TASK DETAILS: Write out the records below from the first line through the line containing "### callback hell", leaving out any pictures.

Saved entries:
· · · ·

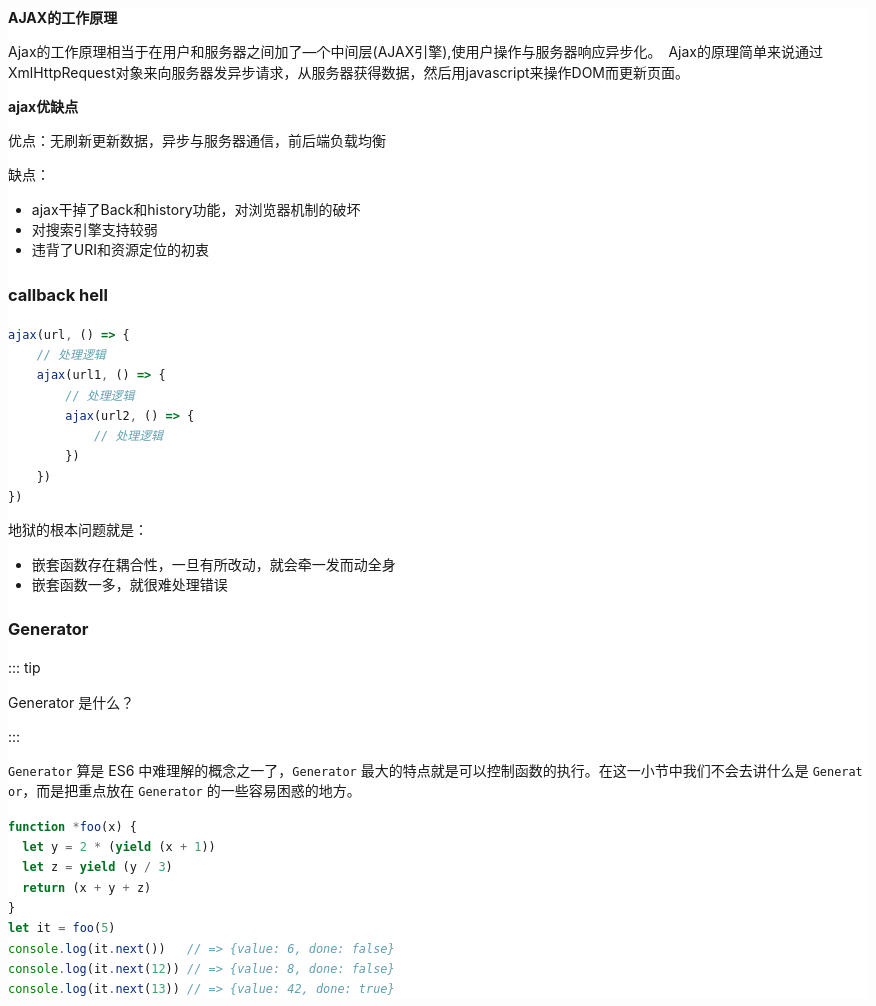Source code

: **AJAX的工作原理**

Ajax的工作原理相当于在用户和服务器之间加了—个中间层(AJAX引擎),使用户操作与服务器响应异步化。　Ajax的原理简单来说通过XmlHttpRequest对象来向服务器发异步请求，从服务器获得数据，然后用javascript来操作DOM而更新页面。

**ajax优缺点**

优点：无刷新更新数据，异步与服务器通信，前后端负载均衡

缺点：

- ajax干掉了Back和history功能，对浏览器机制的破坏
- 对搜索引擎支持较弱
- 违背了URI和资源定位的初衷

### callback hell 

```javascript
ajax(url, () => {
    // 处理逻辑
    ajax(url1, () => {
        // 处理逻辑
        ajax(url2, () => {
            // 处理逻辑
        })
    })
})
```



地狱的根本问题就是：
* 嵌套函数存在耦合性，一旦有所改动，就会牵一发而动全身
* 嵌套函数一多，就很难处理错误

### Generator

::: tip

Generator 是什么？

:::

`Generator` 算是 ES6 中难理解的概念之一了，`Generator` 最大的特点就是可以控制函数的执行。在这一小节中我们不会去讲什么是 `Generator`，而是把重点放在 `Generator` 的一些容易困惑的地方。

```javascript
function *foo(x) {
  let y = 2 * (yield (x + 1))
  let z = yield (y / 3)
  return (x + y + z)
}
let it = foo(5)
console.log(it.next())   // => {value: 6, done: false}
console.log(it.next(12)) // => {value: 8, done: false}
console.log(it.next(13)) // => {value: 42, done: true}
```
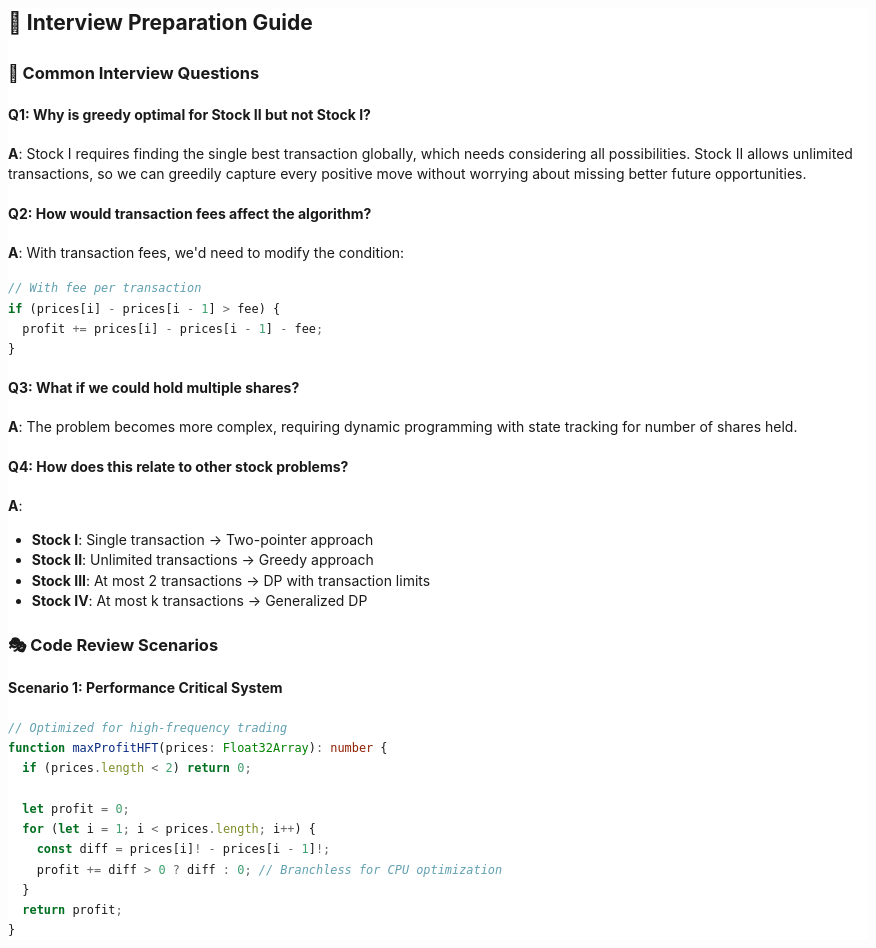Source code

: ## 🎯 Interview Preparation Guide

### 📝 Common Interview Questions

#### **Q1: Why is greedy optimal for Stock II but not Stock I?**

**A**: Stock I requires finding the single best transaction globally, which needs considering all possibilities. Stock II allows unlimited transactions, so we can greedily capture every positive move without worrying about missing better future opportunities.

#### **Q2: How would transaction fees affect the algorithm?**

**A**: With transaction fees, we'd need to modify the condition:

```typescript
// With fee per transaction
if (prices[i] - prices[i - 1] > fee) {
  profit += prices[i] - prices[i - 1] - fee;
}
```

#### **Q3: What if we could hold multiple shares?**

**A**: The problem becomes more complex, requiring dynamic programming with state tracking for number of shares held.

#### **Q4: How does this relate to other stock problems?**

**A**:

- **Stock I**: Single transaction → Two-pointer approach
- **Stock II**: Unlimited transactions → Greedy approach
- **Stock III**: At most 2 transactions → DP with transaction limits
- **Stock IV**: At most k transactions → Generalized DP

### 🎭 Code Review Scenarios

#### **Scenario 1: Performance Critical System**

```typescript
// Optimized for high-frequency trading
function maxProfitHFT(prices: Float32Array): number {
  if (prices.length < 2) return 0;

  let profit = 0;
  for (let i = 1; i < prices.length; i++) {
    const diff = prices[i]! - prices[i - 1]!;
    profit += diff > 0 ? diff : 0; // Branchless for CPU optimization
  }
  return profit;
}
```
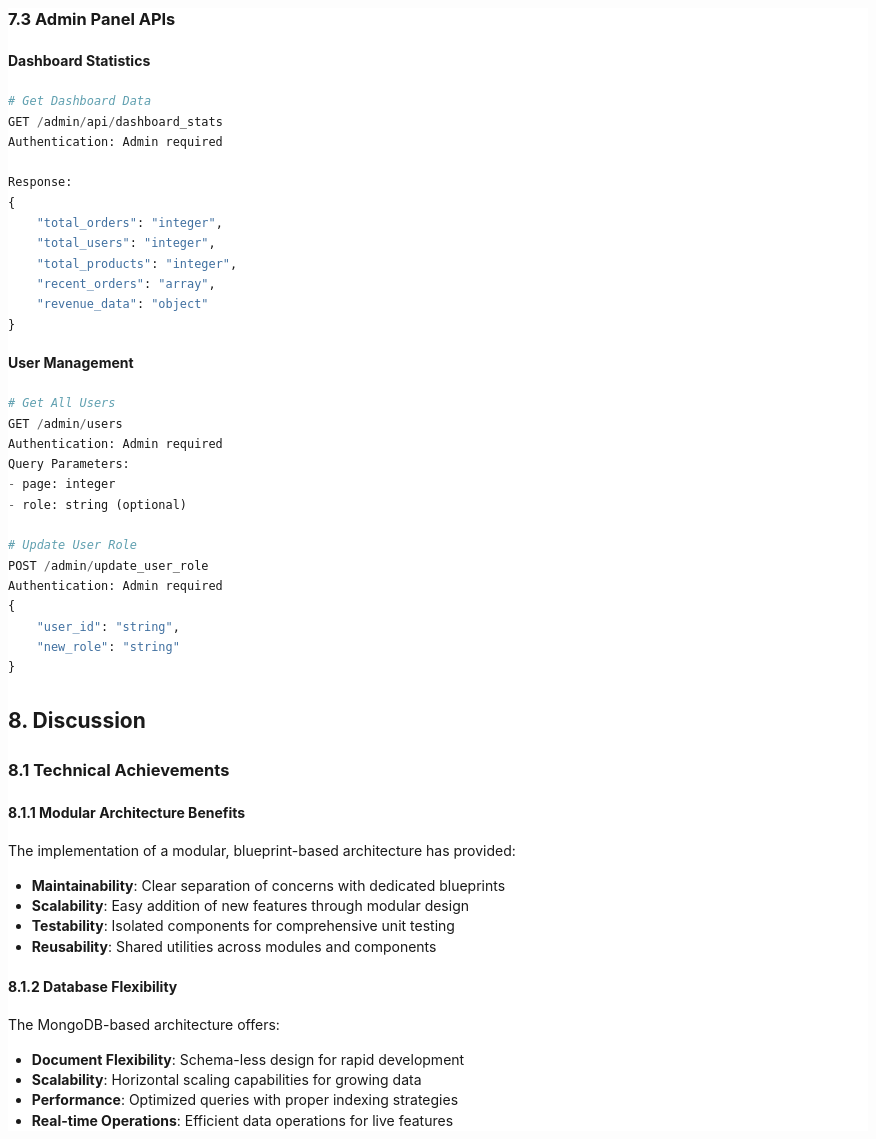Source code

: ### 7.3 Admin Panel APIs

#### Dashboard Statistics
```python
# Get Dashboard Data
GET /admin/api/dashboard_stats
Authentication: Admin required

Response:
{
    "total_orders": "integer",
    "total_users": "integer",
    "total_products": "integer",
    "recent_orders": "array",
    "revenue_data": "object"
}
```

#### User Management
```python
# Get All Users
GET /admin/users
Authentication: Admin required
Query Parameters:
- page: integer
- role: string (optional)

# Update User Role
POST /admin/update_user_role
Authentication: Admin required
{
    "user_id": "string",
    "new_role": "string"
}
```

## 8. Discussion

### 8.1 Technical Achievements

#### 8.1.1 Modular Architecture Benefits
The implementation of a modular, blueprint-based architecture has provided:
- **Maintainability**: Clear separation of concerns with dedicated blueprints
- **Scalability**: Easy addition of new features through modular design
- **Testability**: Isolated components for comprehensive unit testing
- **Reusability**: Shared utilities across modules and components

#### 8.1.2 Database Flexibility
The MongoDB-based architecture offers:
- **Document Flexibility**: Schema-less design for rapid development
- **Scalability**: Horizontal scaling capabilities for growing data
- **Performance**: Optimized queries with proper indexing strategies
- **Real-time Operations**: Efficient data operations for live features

· · · ·

RESULT FOR THIS TASK:
Source code

: **AJAX的工作原理**

Ajax的工作原理相当于在用户和服务器之间加了—个中间层(AJAX引擎),使用户操作与服务器响应异步化。　Ajax的原理简单来说通过XmlHttpRequest对象来向服务器发异步请求，从服务器获得数据，然后用javascript来操作DOM而更新页面。

**ajax优缺点**

优点：无刷新更新数据，异步与服务器通信，前后端负载均衡

缺点：

- ajax干掉了Back和history功能，对浏览器机制的破坏
- 对搜索引擎支持较弱
- 违背了URI和资源定位的初衷

### callback hell 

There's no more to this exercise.